レベル7と発表された福島原発事故は、直接的に地元に大きな被害をもたらしているが経済的にも国の内外にこれほどまで影響がおよぶのかと驚かされている。当初、この岩手、茨城、福島三県のGDPは20兆円と聞いていたので、まずはと安心していたが、関連して国内、世界におよぼす経済的な被害の大きさには驚きだ。部品ひとつでも供給が止まれば自動車1台が生産ストップしてしまうという。世界のシェアで90パーセントを占める物もあるというので驚いてしまった。
殺人兵器であった長崎原爆では町を指定して原爆症を認定しており、それはキロ数では南北12キロ、東西6キロになるという。しかし、直射を受け、皮膚が焼けただれた人や頭髪が抜けて丸坊主になった人のなかには、まだ生きている人たちがいる。きのこ雲のための灰まみれになった畑でできた野菜などを毎日食べて生きてきた人たちもいる。人間が持つ自然から与えられた不要な物を排拙する生理作用には偉大な力があり、やたらに恐怖心をあおるのも如何なものかと思ってしまう。しかし、幼児については大人より甲状せん癌の影響が大きいという。

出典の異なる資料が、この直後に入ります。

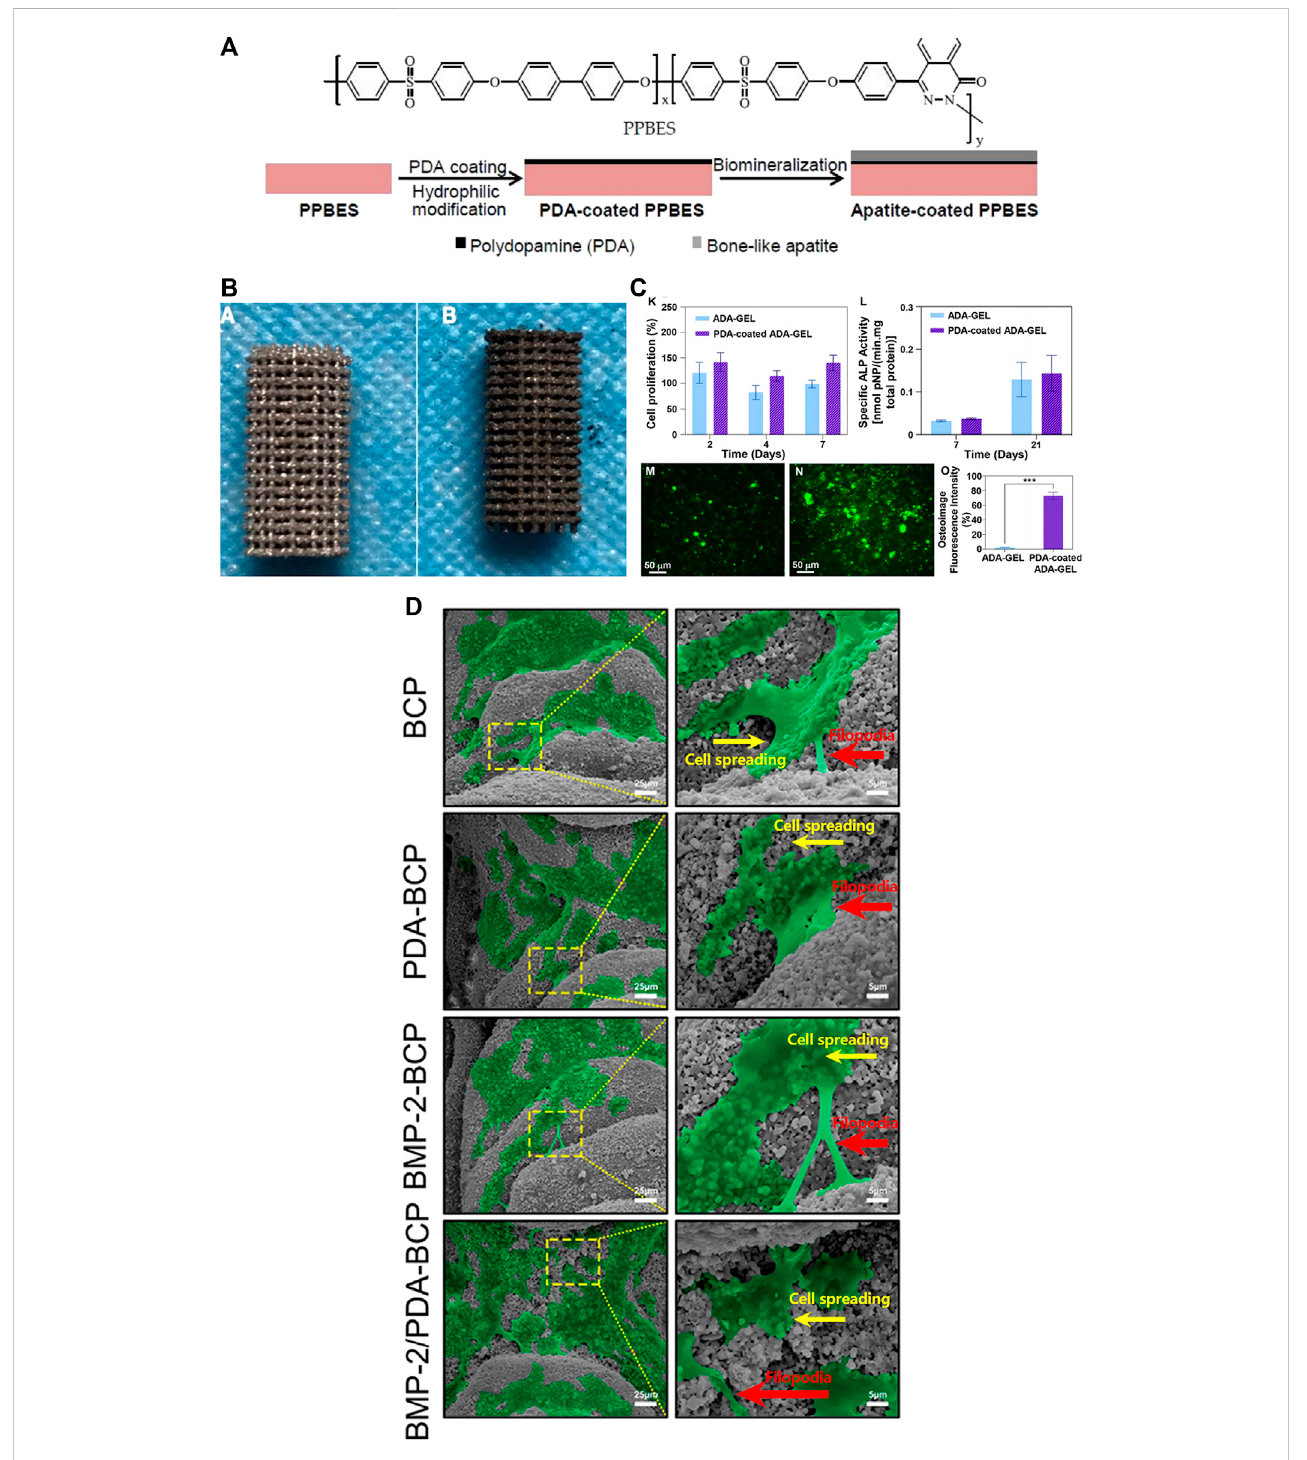
FIGURE 1 (A) The structure of Copoly (phthalazinone biphenyl ether sulfone) (PPBES) and the dopamine polymerization on the PPBES, and fi nally apatite biomineralization on the surface. [reproduced content is open access- Attribution 4.0 International (CC BY 4.0)] (Liu et al., 2018). (B) The image of the 3D- printed porous titanium (3D PPT) (a), and the PDA coating on 3D-printed porous titanium (PDA-3D PPT) (b). (reproduced content is open access- Attribution 4.0 International (CC BY 4.0)) (Zhong et al., 2020). (C) The proliferation of the MG-63 osteoblast-like cells on the ADA-GEL, and PDA-coated ADA-GEL scaffolds atthe2, 4,7 days.Althoughtheproliferation ofcoatedscaffolds increased, thisincrease wasnotsigni fi cant(K),TheALPactivityoftheADA-GEL,and PDA-coatedADA-GELscaffoldsatthe7,and21 days.AlthoughtheALPactivityofcoatedscaffoldsincreased,thisincreasewasnotsigni fi cant(L).(reproduced contentisopenaccess-Attribution4.0International(CCBY4.0))(Ghorbanietal.,2022). (D) OsteoimagemineralizationoftheuncoatedADA-GELscaffold(M) and PDA-coated ADA-GEL scaffold (N). The result of the quantitive osteoimage mineralization. The result was signi fi cant (*** p < .001) (reproduced content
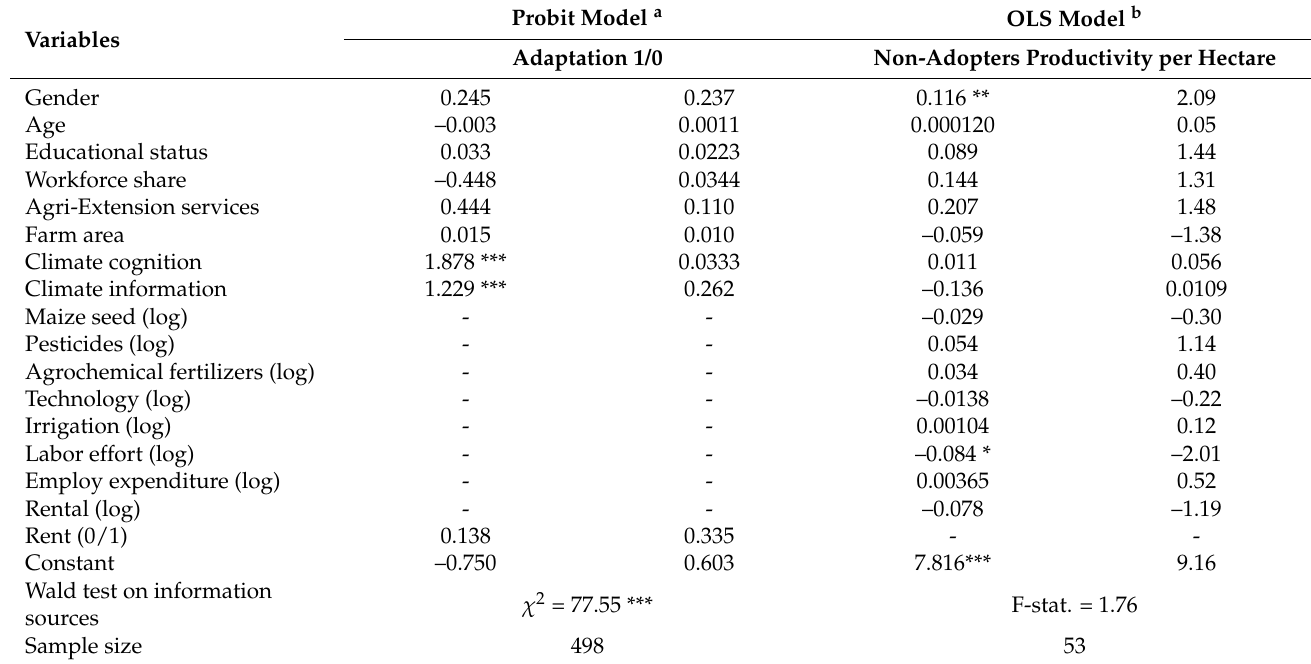
Table A1. Parameter estimates—Validity testing of selection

原発がメルトダウンを起こし、爆発の危険も懸念されたため、原発反対の声は日に日に大きくなりつつあるが冷静に考えて見れば冷却装置と自家発電が津波の影響を受けなければ今度の大事故には至らなかった。今後、これを地下に造り地震津波からの安全を保てば原発も安心なのではないかと思う。将来的には再生可能なエネルギーにすべきだろうが当面やむをえないのではと考えた。
「破壊と創造」によって世界は成長してきた。敗戦で災害をこうむった町のほうが焼けなかった町より立派な町として復興した。「将来は明るい」と信じて、被災地の方々には頑張っていただきたい。